Personal information
- Full name: Ché-fyr Elesse Nunnely
- Date of birth: 4 February 1999 (age 27)
- Place of birth: Almere, Netherlands
- Height: 1.64 m (5 ft 5 in)
- Position: Winger

Team information
- Current team: Radomiak Radom
- Number: 7

Youth career
- 0000–2009: Almere City
- 2009–2013: Utrecht
- 2012–2019: Ajax

Senior career*
- Years: Team / Apps / (Gls)
- 2016–2019: Jong Ajax / 42 / (10)
- 2019–2022: Willem II / 88 / (17)
- 2023–2025: Heerenveen / 61 / (3)
- 2025–2026: Panserraikos / 12 / (1)
- 2026: A.E. Kifisia / 12 / (0)
- 2026–: Radomiak Radom / 0 / (0)

International career
- 2013–2014: Netherlands U15 / 5 / (3)
- 2014–2015: Netherlands U16 / 11 / (1)
- 2015–2016: Netherlands U17 / 13 / (2)
- 2016–2017: Netherlands U18 / 7 / (2)
- 2017–2018: Netherlands U19 / 14 / (3)
- 2018–2019: Netherlands U20 / 12 / (0)

= Ché Nunnely =

Surinamese footballer (born 1999)

Ché-fyr Elesse Nunnely (born 4 February 1999) is a professional footballer who plays as a right winger for Ekstraklasa club Radomiak Radom.
==Club career==
===Ajax===
Nunnely joined the Ajax Youth Academy form the youth ranks of FC Utrecht in 2012. From the age of 16 he was a permanent fixture in the clubs' A1 selection, the under-19 team, having won the U19 national championship on three occasions (2018–19, 2016–17, 2015–16). He made his professional debut in the Eerste Divisie for Jong Ajax on 13 January 2017 in a game against FC Emmen. Unable to break into the first team, Nunnely transferred to Willem II having played two seasons for the reserves team Jong Ajax, amassing 42 caps while scoring 10 goals and helping his side to win the 2017–18 Eerste Divisie title.

===Willem II===
On 19 June 2019, it was announced that Nunnely had signed a three-year contract with Eredivisie side Willem II. He made his debut on 2 August in a 3–1 away win over PEC Zwolle. On 10 November he scored his first two goals of the season in the home game against PSV, lifting his team to a 2–1 victory. For the 2019–20 season, Nunnely finished with four goals and six assists to his name, achieved in 25 league appearances.

===Heerenveen===
On 19 January 2023, Nunnely joined Heerenveen on a contract until the end of the season, with an option for a further two years. On 4 February, he debuted for the club against FC Utrecht as a substitute in the 70th minute, being 1–0 down. Two minutes before full-time, he scored the equalizer, but his goal was ruled out due to offside.
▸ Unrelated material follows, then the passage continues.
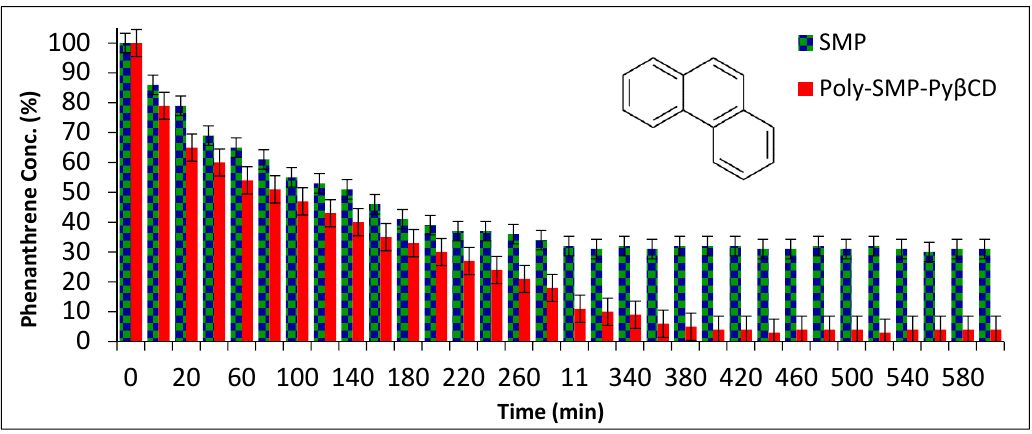
Figure 3. Phenanthrene (structure shown in the graph) adsorption from aqueous solution by the SMP and Poly-SMP-Py β CD ( 4 ).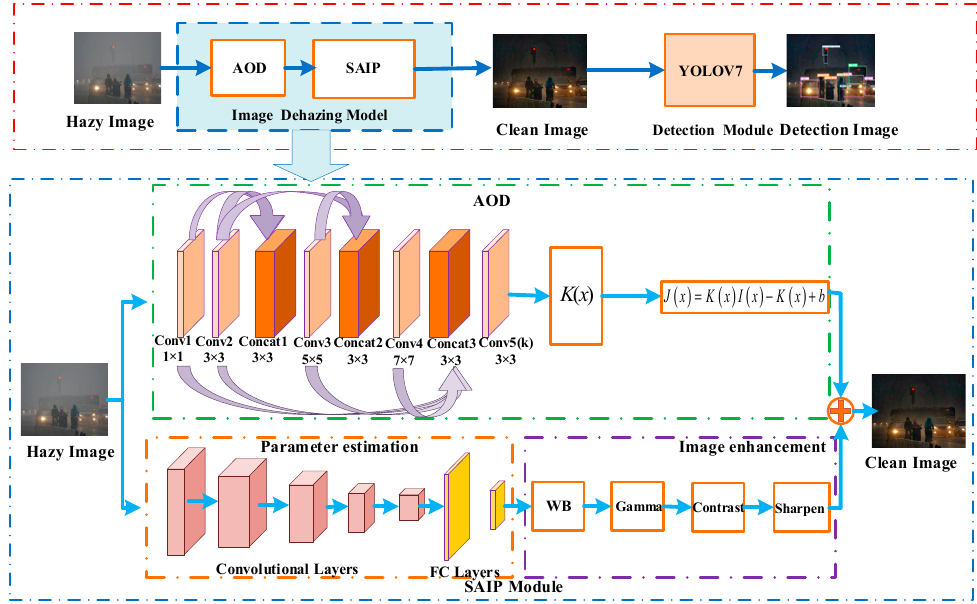
Figure 3. IDOD-YOLOV7 network structure diagram. AOD for image defogging module, SAIP for image enhancement module, and YOLOV7 for object detection module.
On 31 March, the club option for his contract was activated automatically: as a result, Nunnely's deal with Heerenveen was extended until June 2025.

==International career==
Born in the Netherlands, Nunnely is of Afro-Surinamese descent. Nunnely was part of various Dutch national youth selections. He reached the semifinals at the 2016 UEFA European Under-17 Championship with the Netherlands U17. He also reached the semifinals of the 2017 UEFA European Under-19 Championship with the Netherlands U19 as well. Both times they were eliminated by Portugal.

On 25 September 2026, Nunnely's request to switch international allegiance to Suriname was approved by FIFA.